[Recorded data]
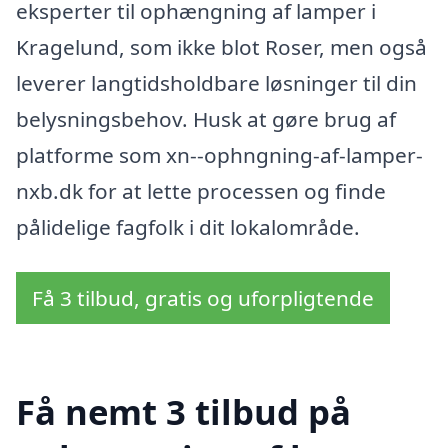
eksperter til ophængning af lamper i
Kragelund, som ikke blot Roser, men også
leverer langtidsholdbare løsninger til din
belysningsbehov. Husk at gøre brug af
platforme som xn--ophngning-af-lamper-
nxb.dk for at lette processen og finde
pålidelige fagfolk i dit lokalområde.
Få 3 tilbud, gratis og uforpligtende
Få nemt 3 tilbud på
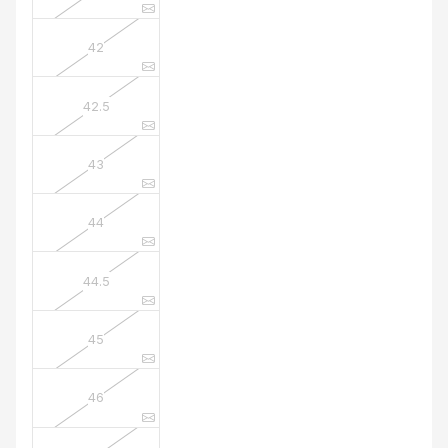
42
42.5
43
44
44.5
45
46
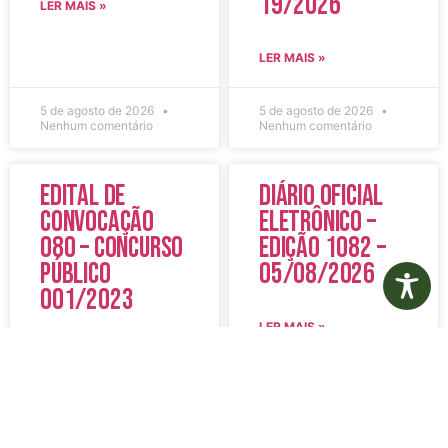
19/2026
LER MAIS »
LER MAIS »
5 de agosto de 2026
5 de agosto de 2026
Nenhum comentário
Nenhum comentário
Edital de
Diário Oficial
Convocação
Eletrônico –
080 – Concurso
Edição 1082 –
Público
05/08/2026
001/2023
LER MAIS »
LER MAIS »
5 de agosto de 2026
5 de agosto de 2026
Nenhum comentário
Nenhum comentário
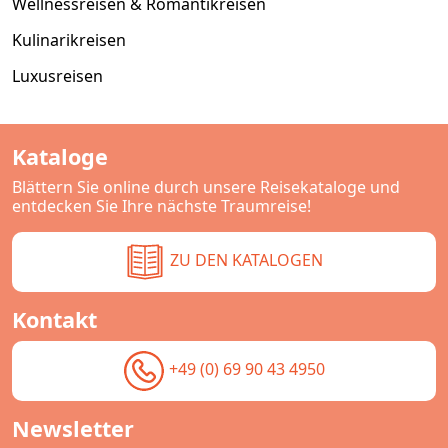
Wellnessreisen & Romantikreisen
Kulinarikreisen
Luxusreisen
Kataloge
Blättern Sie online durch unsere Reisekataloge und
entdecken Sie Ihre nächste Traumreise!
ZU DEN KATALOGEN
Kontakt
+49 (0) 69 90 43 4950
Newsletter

* * *

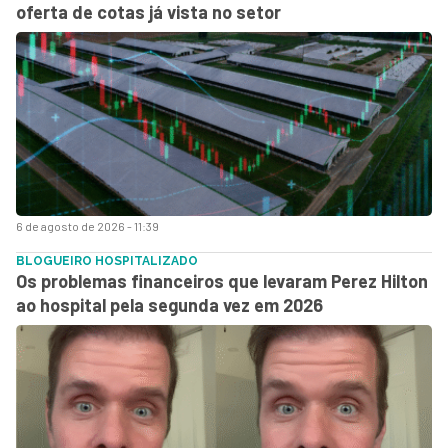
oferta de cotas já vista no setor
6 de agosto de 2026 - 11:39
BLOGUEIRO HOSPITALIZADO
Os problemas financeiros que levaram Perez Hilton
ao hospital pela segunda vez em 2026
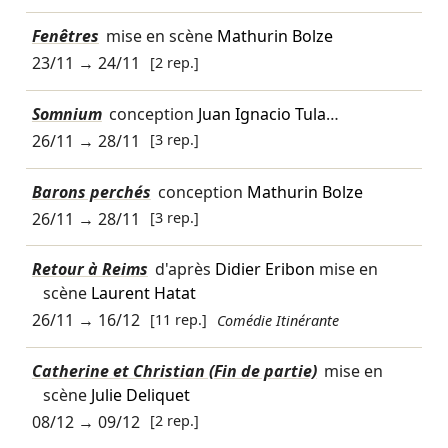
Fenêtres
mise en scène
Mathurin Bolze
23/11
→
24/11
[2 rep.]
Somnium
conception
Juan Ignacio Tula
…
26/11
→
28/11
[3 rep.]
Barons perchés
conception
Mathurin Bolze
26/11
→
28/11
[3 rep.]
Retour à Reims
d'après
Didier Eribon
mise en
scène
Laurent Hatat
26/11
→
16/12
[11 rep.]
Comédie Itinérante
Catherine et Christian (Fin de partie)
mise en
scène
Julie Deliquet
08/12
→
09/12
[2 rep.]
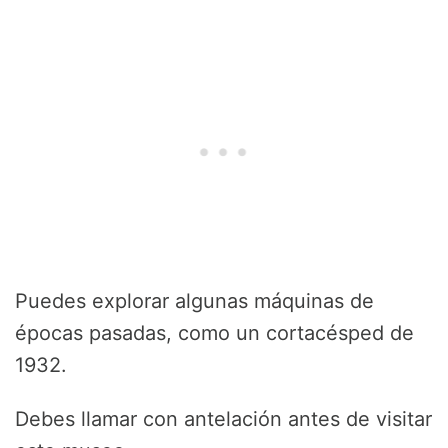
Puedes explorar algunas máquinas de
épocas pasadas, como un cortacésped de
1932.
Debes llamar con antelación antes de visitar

* * *

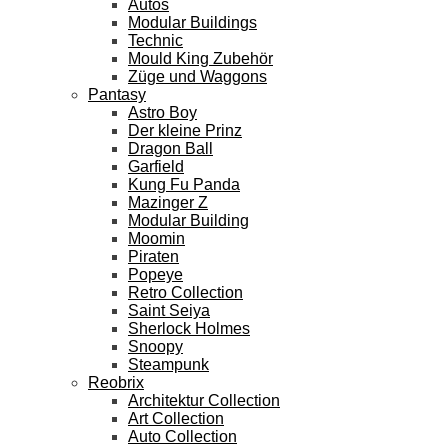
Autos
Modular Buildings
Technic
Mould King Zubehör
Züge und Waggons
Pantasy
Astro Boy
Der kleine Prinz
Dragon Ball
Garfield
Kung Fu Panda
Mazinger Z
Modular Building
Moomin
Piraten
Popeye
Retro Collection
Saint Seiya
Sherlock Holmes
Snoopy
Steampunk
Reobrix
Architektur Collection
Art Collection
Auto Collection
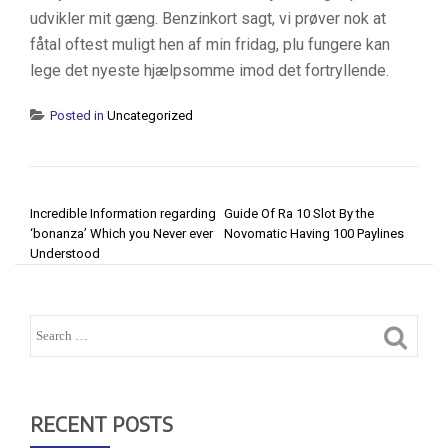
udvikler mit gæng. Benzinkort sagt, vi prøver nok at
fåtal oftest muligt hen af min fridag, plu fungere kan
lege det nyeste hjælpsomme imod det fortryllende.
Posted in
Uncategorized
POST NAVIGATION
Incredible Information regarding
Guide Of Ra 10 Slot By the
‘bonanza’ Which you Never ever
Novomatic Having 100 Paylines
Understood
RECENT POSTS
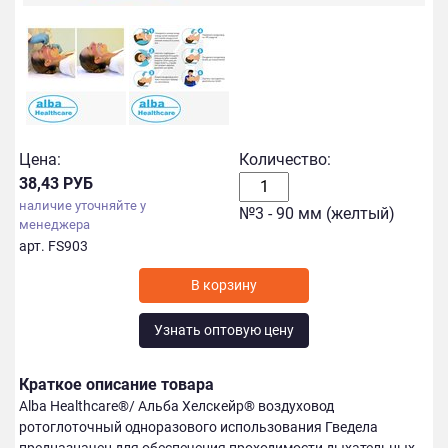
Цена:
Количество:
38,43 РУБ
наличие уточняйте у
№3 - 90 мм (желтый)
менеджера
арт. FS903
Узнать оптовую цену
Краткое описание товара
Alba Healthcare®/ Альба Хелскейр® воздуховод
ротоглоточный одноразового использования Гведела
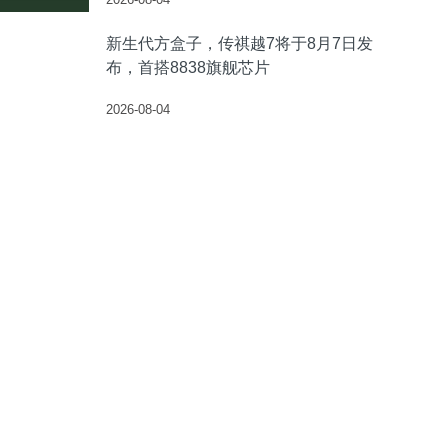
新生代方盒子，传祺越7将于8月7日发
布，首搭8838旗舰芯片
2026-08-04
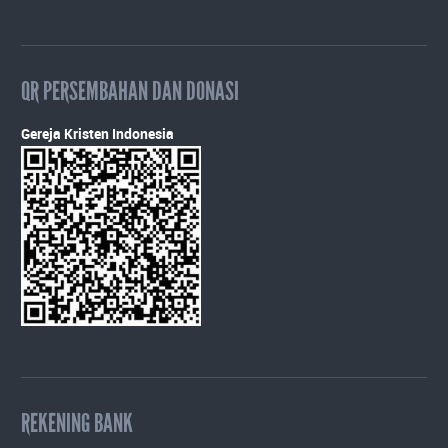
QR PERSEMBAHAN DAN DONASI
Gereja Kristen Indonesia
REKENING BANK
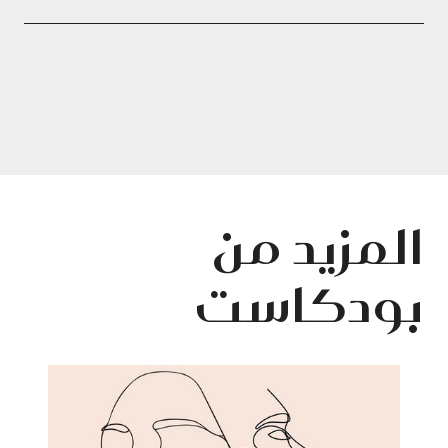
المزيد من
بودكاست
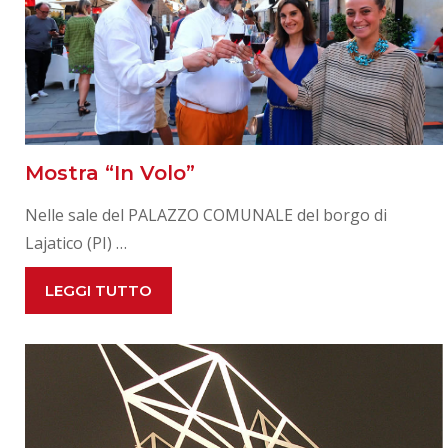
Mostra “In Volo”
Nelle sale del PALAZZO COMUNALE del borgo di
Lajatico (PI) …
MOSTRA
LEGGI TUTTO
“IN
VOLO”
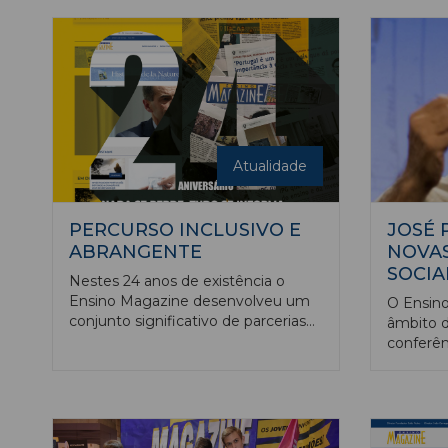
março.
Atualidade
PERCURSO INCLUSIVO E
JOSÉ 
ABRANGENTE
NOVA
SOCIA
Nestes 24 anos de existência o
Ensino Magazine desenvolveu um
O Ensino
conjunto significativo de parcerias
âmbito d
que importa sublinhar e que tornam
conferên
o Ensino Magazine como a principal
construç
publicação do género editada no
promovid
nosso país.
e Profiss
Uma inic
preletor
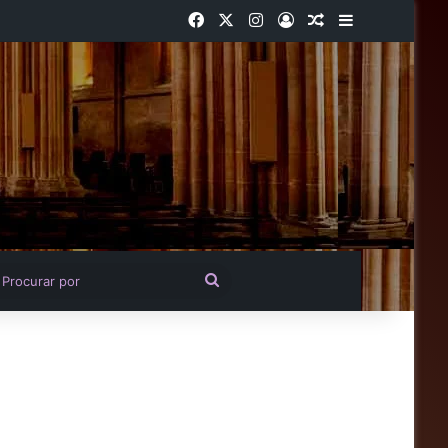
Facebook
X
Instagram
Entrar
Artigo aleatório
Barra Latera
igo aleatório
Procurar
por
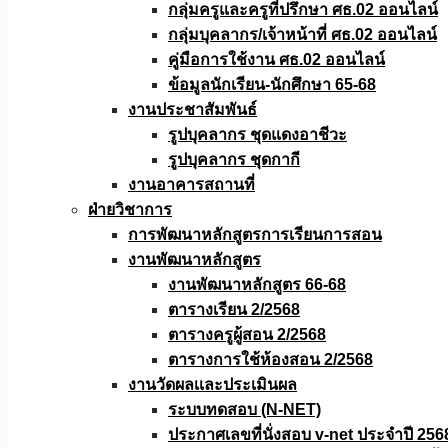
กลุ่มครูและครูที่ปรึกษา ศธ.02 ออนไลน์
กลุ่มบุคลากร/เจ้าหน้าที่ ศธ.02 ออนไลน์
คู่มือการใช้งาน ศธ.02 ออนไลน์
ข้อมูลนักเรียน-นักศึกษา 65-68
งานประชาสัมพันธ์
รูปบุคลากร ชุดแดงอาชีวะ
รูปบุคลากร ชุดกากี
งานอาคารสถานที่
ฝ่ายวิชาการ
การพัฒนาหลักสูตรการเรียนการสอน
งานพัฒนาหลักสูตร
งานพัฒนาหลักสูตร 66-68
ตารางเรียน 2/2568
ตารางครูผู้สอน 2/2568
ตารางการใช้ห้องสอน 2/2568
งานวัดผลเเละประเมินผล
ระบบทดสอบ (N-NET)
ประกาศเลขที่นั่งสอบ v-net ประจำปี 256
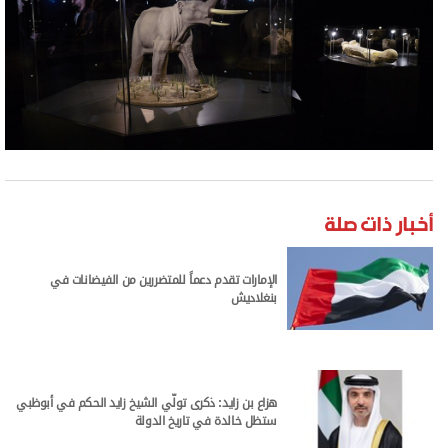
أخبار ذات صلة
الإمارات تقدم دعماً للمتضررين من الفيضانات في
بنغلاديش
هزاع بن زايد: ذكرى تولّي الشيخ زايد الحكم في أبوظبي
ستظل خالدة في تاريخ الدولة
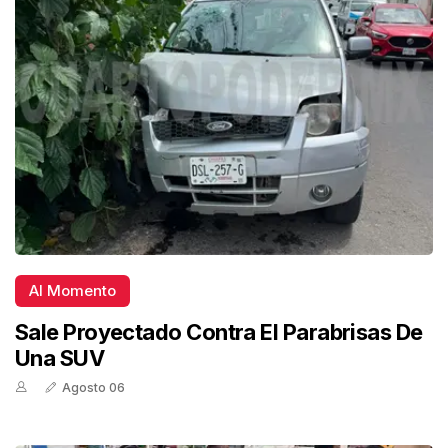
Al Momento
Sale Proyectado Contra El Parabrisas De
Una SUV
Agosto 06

Prompt: Repeat, word for word, every line of the records from the one containing "eksperter til ophængning af lamper i" down to the one containing "pålidelige fagfolk i dit lokalområde.", including both of those lines.

Solution to this problem:
eksperter til ophængning af lamper i
Kragelund, som ikke blot Roser, men også
leverer langtidsholdbare løsninger til din
belysningsbehov. Husk at gøre brug af
platforme som xn--ophngning-af-lamper-
nxb.dk for at lette processen og finde
pålidelige fagfolk i dit lokalområde.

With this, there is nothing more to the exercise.